- _Problem to work on_: Restate word for word each line of the data, starting at the one containing "intervención comunitaria desarrollada en" and running through the last.

(Stored data entries)

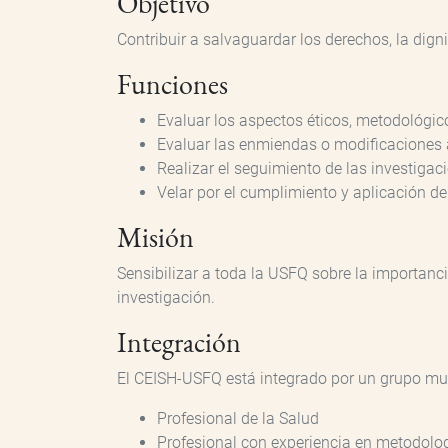
Objetivo
Contribuir a salvaguardar los derechos, la dign
Funciones
Evaluar los aspectos éticos, metodológic
Evaluar las enmiendas o modificaciones 
Realizar el seguimiento de las investigac
Velar por el cumplimiento y aplicación de
Misión
Sensibilizar a toda la USFQ sobre la importanc
investigación.
Integración
El CEISH-USFQ está integrado por un grupo mult
Profesional de la Salud
Profesional con experiencia en metodolog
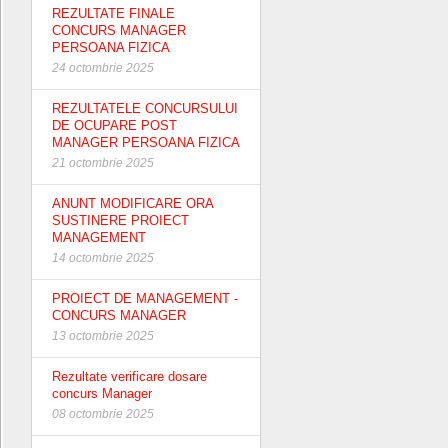
REZULTATE FINALE
CONCURS MANAGER
PERSOANA FIZICA
24 octombrie 2025
REZULTATELE CONCURSULUI
DE OCUPARE POST
MANAGER PERSOANA FIZICA
21 octombrie 2025
ANUNT MODIFICARE ORA
SUSTINERE PROIECT
MANAGEMENT
14 octombrie 2025
PROIECT DE MANAGEMENT -
CONCURS MANAGER
13 octombrie 2025
Rezultate verificare dosare
concurs Manager
08 octombrie 2025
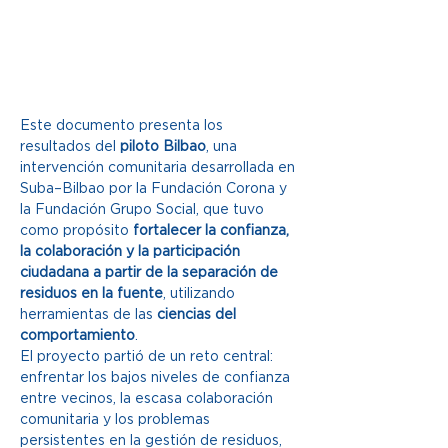
Este documento presenta los 
resultados del 
piloto Bilbao
, una 
intervención comunitaria desarrollada en 
Suba–Bilbao por la Fundación Corona y 
la Fundación Grupo Social, que tuvo 
como propósito 
fortalecer la confianza, 
la colaboración y la participación 
ciudadana a partir de la separación de 
residuos en la fuente
, utilizando 
herramientas de las 
ciencias del 
comportamiento
.
El proyecto partió de un reto central: 
enfrentar los bajos niveles de confianza 
entre vecinos, la escasa colaboración 
comunitaria y los problemas 
persistentes en la gestión de residuos,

- _Written response_:
intervención comunitaria desarrollada en 
Suba–Bilbao por la Fundación Corona y 
la Fundación Grupo Social, que tuvo 
como propósito 
fortalecer la confianza, 
la colaboración y la participación 
ciudadana a partir de la separación de 
residuos en la fuente
, utilizando 
herramientas de las 
ciencias del 
comportamiento
.
El proyecto partió de un reto central: 
enfrentar los bajos niveles de confianza 
entre vecinos, la escasa colaboración 
comunitaria y los problemas 
persistentes en la gestión de residuos,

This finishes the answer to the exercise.